## THE DATA
---*---
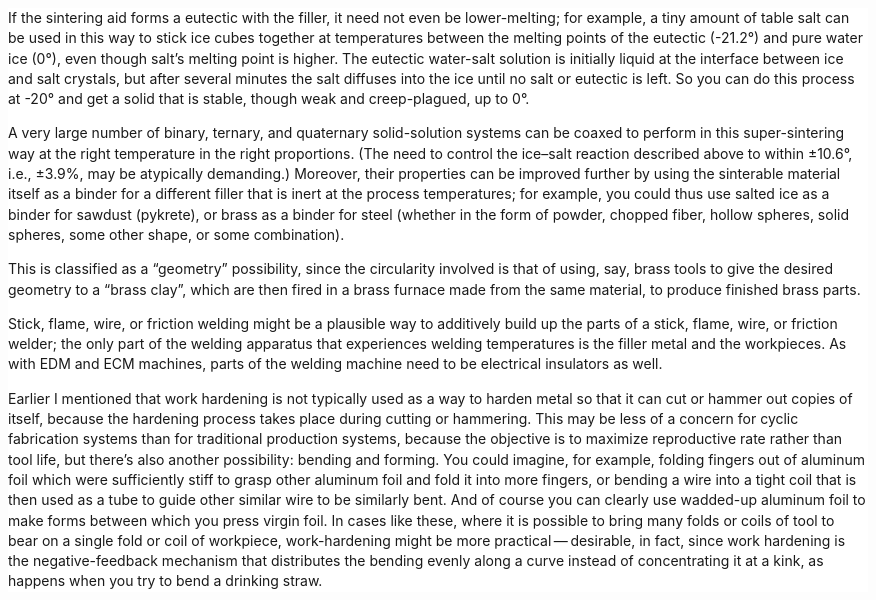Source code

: If the sintering aid forms a eutectic with the filler, it need not
even be lower-melting; for example, a tiny amount of table salt can be
used in this way to stick ice cubes together at temperatures between
the melting points of the eutectic (-21.2°) and pure water ice (0°),
even though salt’s melting point is higher.  The eutectic water-salt
solution is initially liquid at the interface between ice and salt
crystals, but after several minutes the salt diffuses into the ice
until no salt or eutectic is left.  So you can do this process at -20°
and get a solid that is stable, though weak and creep-plagued, up to
0°.

A very large number of binary, ternary, and quaternary solid-solution
systems can be coaxed to perform in this super-sintering way at the
right temperature in the right proportions.  (The need to control the
ice–salt reaction described above to within ±10.6°, i.e., ±3.9%, may
be atypically demanding.)  Moreover, their properties can be improved
further by using the sinterable material itself as a binder for a
different filler that is inert at the process temperatures; for
example, you could thus use salted ice as a binder for sawdust
(pykrete), or brass as a binder for steel (whether in the form of
powder, chopped fiber, hollow spheres, solid spheres, some other
shape, or some combination).

This is classified as a “geometry” possibility, since the circularity
involved is that of using, say, brass tools to give the desired
geometry to a “brass clay”, which are then fired in a brass furnace
made from the same material, to produce finished brass parts.

Stick, flame, wire, or friction welding might be a plausible way to
additively build up the parts of a stick, flame, wire, or friction
welder; the only part of the welding apparatus that experiences
welding temperatures is the filler metal and the workpieces.  As with
EDM and ECM machines, parts of the welding machine need to be
electrical insulators as well.

Earlier I mentioned that work hardening is not typically used as a way
to harden metal so that it can cut or hammer out copies of itself,
because the hardening process takes place during cutting or hammering.
This may be less of a concern for cyclic fabrication systems than for
traditional production systems, because the objective is to maximize
reproductive rate rather than tool life, but there’s also another
possibility: bending and forming.  You could imagine, for example,
folding fingers out of aluminum foil which were sufficiently stiff to
grasp other aluminum foil and fold it into more fingers, or bending a
wire into a tight coil that is then used as a tube to guide other
similar wire to be similarly bent.  And of course you can clearly use
wadded-up aluminum foil to make forms between which you press virgin
foil.  In cases like these, where it is possible to bring many folds
or coils of tool to bear on a single fold or coil of workpiece,
work-hardening might be more practical — desirable, in fact, since
work hardening is the negative-feedback mechanism that distributes the
bending evenly along a curve instead of concentrating it at a kink, as
happens when you try to bend a drinking straw.
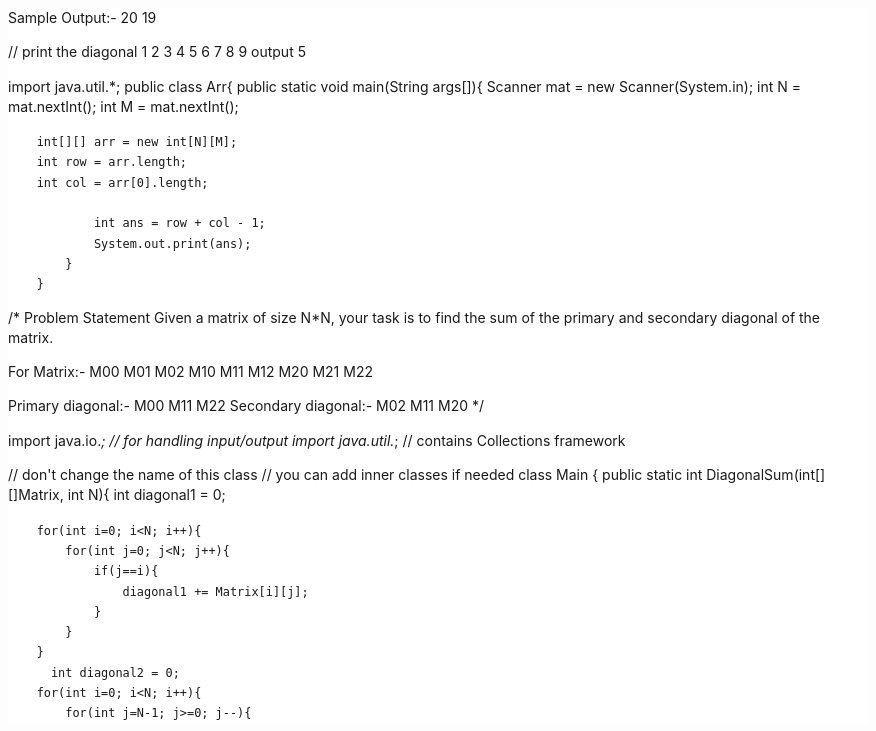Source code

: Sample Output:-
20 19



// print the diagonal 
1 2 3 
4 5 6
7 8 9 
output 5

import java.util.*;
public class Arr{
    public static void main(String args[]){
        Scanner mat = new Scanner(System.in);
        int N = mat.nextInt();
        int M = mat.nextInt();
        
        int[][] arr = new int[N][M];
        int row = arr.length;
        int col = arr[0].length;
        
                int ans = row + col - 1;
                System.out.print(ans);
            }
        }
    
 
 /* Problem Statement
Given a matrix of size N*N, your task is to find the sum of the primary and secondary diagonal of the matrix.

For Matrix:-
M00 M01 M02
M10 M11 M12
M20 M21 M22

Primary diagonal:- M00 M11 M22
Secondary diagonal:- M02 M11 M20 */


import java.io.*; // for handling input/output
import java.util.*; // contains Collections framework

// don't change the name of this class
// you can add inner classes if needed
class Main {
    public static int DiagonalSum(int[][]Matrix, int N){
        int diagonal1 = 0;
        
        for(int i=0; i<N; i++){
            for(int j=0; j<N; j++){
                if(j==i){
                    diagonal1 += Matrix[i][j];
                }
            }
        }
          int diagonal2 = 0;
        for(int i=0; i<N; i++){
            for(int j=N-1; j>=0; j--){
---*---
## TASK DETAILS
Please hand back every entry above exactly, with no images in the copy.

## RESULT OF THIS EXERCISE
Source code

: If the sintering aid forms a eutectic with the filler, it need not
even be lower-melting; for example, a tiny amount of table salt can be
used in this way to stick ice cubes together at temperatures between
the melting points of the eutectic (-21.2°) and pure water ice (0°),
even though salt’s melting point is higher.  The eutectic water-salt
solution is initially liquid at the interface between ice and salt
crystals, but after several minutes the salt diffuses into the ice
until no salt or eutectic is left.  So you can do this process at -20°
and get a solid that is stable, though weak and creep-plagued, up to
0°.

A very large number of binary, ternary, and quaternary solid-solution
systems can be coaxed to perform in this super-sintering way at the
right temperature in the right proportions.  (The need to control the
ice–salt reaction described above to within ±10.6°, i.e., ±3.9%, may
be atypically demanding.)  Moreover, their properties can be improved
further by using the sinterable material itself as a binder for a
different filler that is inert at the process temperatures; for
example, you could thus use salted ice as a binder for sawdust
(pykrete), or brass as a binder for steel (whether in the form of
powder, chopped fiber, hollow spheres, solid spheres, some other
shape, or some combination).

This is classified as a “geometry” possibility, since the circularity
involved is that of using, say, brass tools to give the desired
geometry to a “brass clay”, which are then fired in a brass furnace
made from the same material, to produce finished brass parts.

Stick, flame, wire, or friction welding might be a plausible way to
additively build up the parts of a stick, flame, wire, or friction
welder; the only part of the welding apparatus that experiences
welding temperatures is the filler metal and the workpieces.  As with
EDM and ECM machines, parts of the welding machine need to be
electrical insulators as well.

Earlier I mentioned that work hardening is not typically used as a way
to harden metal so that it can cut or hammer out copies of itself,
because the hardening process takes place during cutting or hammering.
This may be less of a concern for cyclic fabrication systems than for
traditional production systems, because the objective is to maximize
reproductive rate rather than tool life, but there’s also another
possibility: bending and forming.  You could imagine, for example,
folding fingers out of aluminum foil which were sufficiently stiff to
grasp other aluminum foil and fold it into more fingers, or bending a
wire into a tight coil that is then used as a tube to guide other
similar wire to be similarly bent.  And of course you can clearly use
wadded-up aluminum foil to make forms between which you press virgin
foil.  In cases like these, where it is possible to bring many folds
or coils of tool to bear on a single fold or coil of workpiece,
work-hardening might be more practical — desirable, in fact, since
work hardening is the negative-feedback mechanism that distributes the
bending evenly along a curve instead of concentrating it at a kink, as
happens when you try to bend a drinking straw.
Source code

: Sample Output:-
20 19



// print the diagonal 
1 2 3 
4 5 6
7 8 9 
output 5

import java.util.*;
public class Arr{
    public static void main(String args[]){
        Scanner mat = new Scanner(System.in);
        int N = mat.nextInt();
        int M = mat.nextInt();
        
        int[][] arr = new int[N][M];
        int row = arr.length;
        int col = arr[0].length;
        
                int ans = row + col - 1;
                System.out.print(ans);
            }
        }
    
 
 /* Problem Statement
Given a matrix of size N*N, your task is to find the sum of the primary and secondary diagonal of the matrix.

For Matrix:-
M00 M01 M02
M10 M11 M12
M20 M21 M22

Primary diagonal:- M00 M11 M22
Secondary diagonal:- M02 M11 M20 */


import java.io.*; // for handling input/output
import java.util.*; // contains Collections framework

// don't change the name of this class
// you can add inner classes if needed
class Main {
    public static int DiagonalSum(int[][]Matrix, int N){
        int diagonal1 = 0;
        
        for(int i=0; i<N; i++){
            for(int j=0; j<N; j++){
                if(j==i){
                    diagonal1 += Matrix[i][j];
                }
            }
        }
          int diagonal2 = 0;
        for(int i=0; i<N; i++){
            for(int j=N-1; j>=0; j--){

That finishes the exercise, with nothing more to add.